Enfin, j'ajouterai que je suis plutôt satisfait des premiers chapitres, qui précèdent le départ de l'équipe Alpha des S.T.A.R.S. pour les montagnes d'Arklay. Ils offrent de l'inédit plutôt sympathique, et nous permettent même de faire connaissance avec l'équipe Bravo, même si à côté ils développent certaines facettes de la personnalité de nos héros que je n'ai pas forcément appréciés et créent quelques incohérences avec certains éléments qu'on apprendra plus tard dans les épisodes suivants.* Par ailleurs, le fameux personnage ajouté par Perry, qui a l'air propre à sa saga, ne m'a que moyennement convaincu: le coup du type qui sort de nul part, se la joue mystérieux et sait tout mais ne le dévoile qu'au compte-goutte, j'aime moyen. Surtout qu'en plus il a l'air de revenir pour la suite, le bougre...
Pour terminer, un petit mot rapide sur le style de l'auteure. Je n'ai pas forcément été fan de son côté parfois un peu trop "direct", mais ça doit venir de la traduction - certaines choses passent mieux en anglais qu'en français. Néanmoins, il faut avouer que ça se lit facilement et rapidement, sans prise de tête. Divertissant, donc, sans plus.

La couverture de la première édition assume
davantage le côté un peu "série B" du titre.

Bilan des courses


Une version "guide romancé" du jeu, avec tout de même quelques prises de libertés, plus qu'une véritable adaptation de l'histoire. Si le côté nostalgique est bel et bien présent - c'est toujours agréable de reparcourir les couloirs du manoir Spencer d'un autre point de vue! - je n'ai toutefois pas été entièrement satisfait: exceptés quelques rares passages, l'ambiance particulière du jeu manque un peu à l'appel, et les quelques ajouts ou modifications ne m'ont que moyennement convaincu. L'ouvrage demeure cependant divertissant et possède quelques bonnes idées, de quoi passer un bon moment, mais à réserver aux fans du jeu et de la série; pour les autres, il ne sera que de peu d'intérêt.
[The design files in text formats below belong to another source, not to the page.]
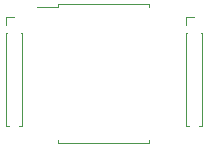
<source format=gbr>
%TF.GenerationSoftware,KiCad,Pcbnew,(5.1.9)-1*%
%TF.CreationDate,2021-09-05T15:15:44+02:00*%
%TF.ProjectId,SO-18-WIDE,534f2d31-382d-4574-9944-452e6b696361,rev?*%
%TF.SameCoordinates,Original*%
%TF.FileFunction,Legend,Top*%
%TF.FilePolarity,Positive*%
%FSLAX46Y46*%
G04 Gerber Fmt 4.6, Leading zero omitted, Abs format (unit mm)*
G04 Created by KiCad (PCBNEW (5.1.9)-1) date 2021-09-05 15:15:44*
%MOMM*%
%LPD*%
G01*
G04 APERTURE LIST*
%ADD10C,0.120000*%
G04 APERTURE END LIST*
D10*
%TO.C,REF\u002A\u002A*%
X139005000Y-78055000D02*
X139700000Y-78055000D01*
X139005000Y-78740000D02*
X139005000Y-78055000D01*
X140308276Y-79425000D02*
X140395000Y-79425000D01*
X139005000Y-79425000D02*
X139091724Y-79425000D01*
X140395000Y-79425000D02*
X140395000Y-87300000D01*
X139005000Y-79425000D02*
X139005000Y-87300000D01*
X140094493Y-87300000D02*
X140395000Y-87300000D01*
X139005000Y-87300000D02*
X139305507Y-87300000D01*
X123765000Y-78055000D02*
X124460000Y-78055000D01*
X123765000Y-78740000D02*
X123765000Y-78055000D01*
X125068276Y-79425000D02*
X125155000Y-79425000D01*
X123765000Y-79425000D02*
X123851724Y-79425000D01*
X125155000Y-79425000D02*
X125155000Y-87300000D01*
X123765000Y-79425000D02*
X123765000Y-87300000D01*
X124854493Y-87300000D02*
X125155000Y-87300000D01*
X123765000Y-87300000D02*
X124065507Y-87300000D01*
X128220000Y-77164000D02*
X126405000Y-77164000D01*
X128220000Y-76919000D02*
X128220000Y-77164000D01*
X132080000Y-76919000D02*
X128220000Y-76919000D01*
X135940000Y-76919000D02*
X135940000Y-77164000D01*
X132080000Y-76919000D02*
X135940000Y-76919000D01*
X128220000Y-88689000D02*
X128220000Y-88444000D01*
X132080000Y-88689000D02*
X128220000Y-88689000D01*
X135940000Y-88689000D02*
X135940000Y-88444000D01*
X132080000Y-88689000D02*
X135940000Y-88689000D01*
%TD*%
M02*

</source>
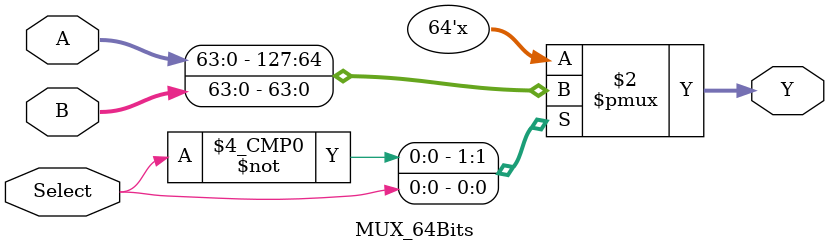
<source format=v>
`timescale 1ns / 1ps
module MUX_64Bits(
    input [63:0] A,
    input [63:0] B,
    input Select,
    output reg [63:0] Y
    );
	
	always@(A, B, Select)
		case(Select)
			0: Y = A;
			1:	Y = B;
		endcase

endmodule

</source>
L'équipe des S.T.A.R.S. au grand complet! Saurez-vous deviner qui est qui?
________________________________________

*Je pense particulièrement au départ de l'équipe Bravo, qui a lieu en réalité 24 heures avant celui de l'équipe Alpha, et non pas à peine une heure après... Mais c'est un élément qui restait indéfini dans RE1, et que l'on ne nous livre que dans RE0, lequel est sorti en 2002, soit 4 ans après le roman...

Note: les images de jeu proviennent de Resident Evil 1, l'original de 1996, et le remake de 2002, et de Resident Evil 2. L'artwork est  quant à lui associé à l'opus de 1996.